Chi sono i soggetti resistenti al virus

Lo studio condotto dagli scienziati italiani in collaborazione con i colleghi della Rockfeller University di New York e di altri istituti, tutti riuniti sotto l'egida del Consorzio Internazionale di Genetica (Covidhge), ha in particolare lo scopo di cercare le persone "resistenti" al virus, esaminarne a fondo il DNA  e comprendere come mai riescano a evitare malattia e infezione, pur essendo chiaramente esposte al virus. La ricerca, in particolare, si è concentrata su quei soggetti che sono entrati a strettissimo contatto con il coronavirus, ad esempio vivendo insieme a una persona contagiata senza indossare dispositivi di protezione: "Abbiamo eseguito uno studio molto importante per capire come mai ci siano differenze spesso molto grandi tra persone esposte allo stesso patogeno, e abbiamo scoperto che il 10 per cento dei soggetti che sviluppano forme gravi hanno un difetto genetico sulla produzione dell'interferone, cioè la prima linea di difesa che produciamo noi. Senza interferone è più facile ammalarsi gravemente", ha spiegato il professor Novelli.

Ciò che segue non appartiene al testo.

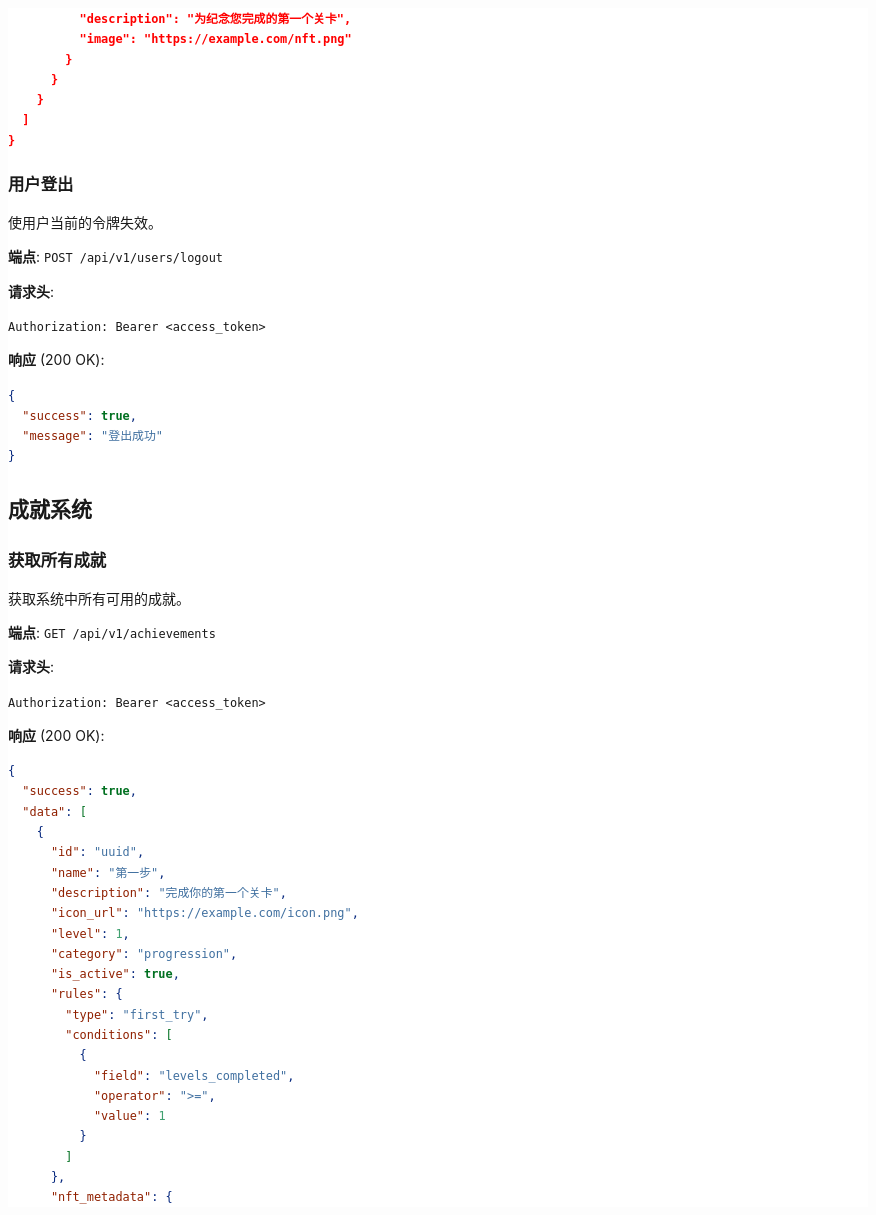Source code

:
 ```json
          "description": "为纪念您完成的第一个关卡",
          "image": "https://example.com/nft.png"
        }
      }
    }
  ]
}
```

### 用户登出

使用户当前的令牌失效。

**端点**: `POST /api/v1/users/logout`

**请求头**:

```
Authorization: Bearer <access_token>
```

**响应** (200 OK):

```json
{
  "success": true,
  "message": "登出成功"
}
```

## 成就系统

### 获取所有成就

获取系统中所有可用的成就。

**端点**: `GET /api/v1/achievements`

**请求头**:

```
Authorization: Bearer <access_token>
```

**响应** (200 OK):

```json
{
  "success": true,
  "data": [
    {
      "id": "uuid",
      "name": "第一步",
      "description": "完成你的第一个关卡",
      "icon_url": "https://example.com/icon.png",
      "level": 1,
      "category": "progression",
      "is_active": true,
      "rules": {
        "type": "first_try",
        "conditions": [
          {
            "field": "levels_completed",
            "operator": ">=",
            "value": 1
          }
        ]
      },
      "nft_metadata": {
```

L'ipotesi degli scienziati è dunque che alcuni individui – a prescindere dall'età – siano in grado di produrre maggiori quantità di interferone rivelandosi di fatto immuni al Covid. Spiega sempre Novelli: "Stiamo selezionando volontari che ci donino il loro DNA tra persone che siano state fortemente esposte al virus ma non si siano ammalate. In seguito esamineremo la loro capacità di produrre interferone". Si tratta, spiega Novelli, di una ricerca molto ambiziosa perché potrebbe permettere di sviluppare farmaci monoclonali e antivirali molti efficaci contro il coronavirus.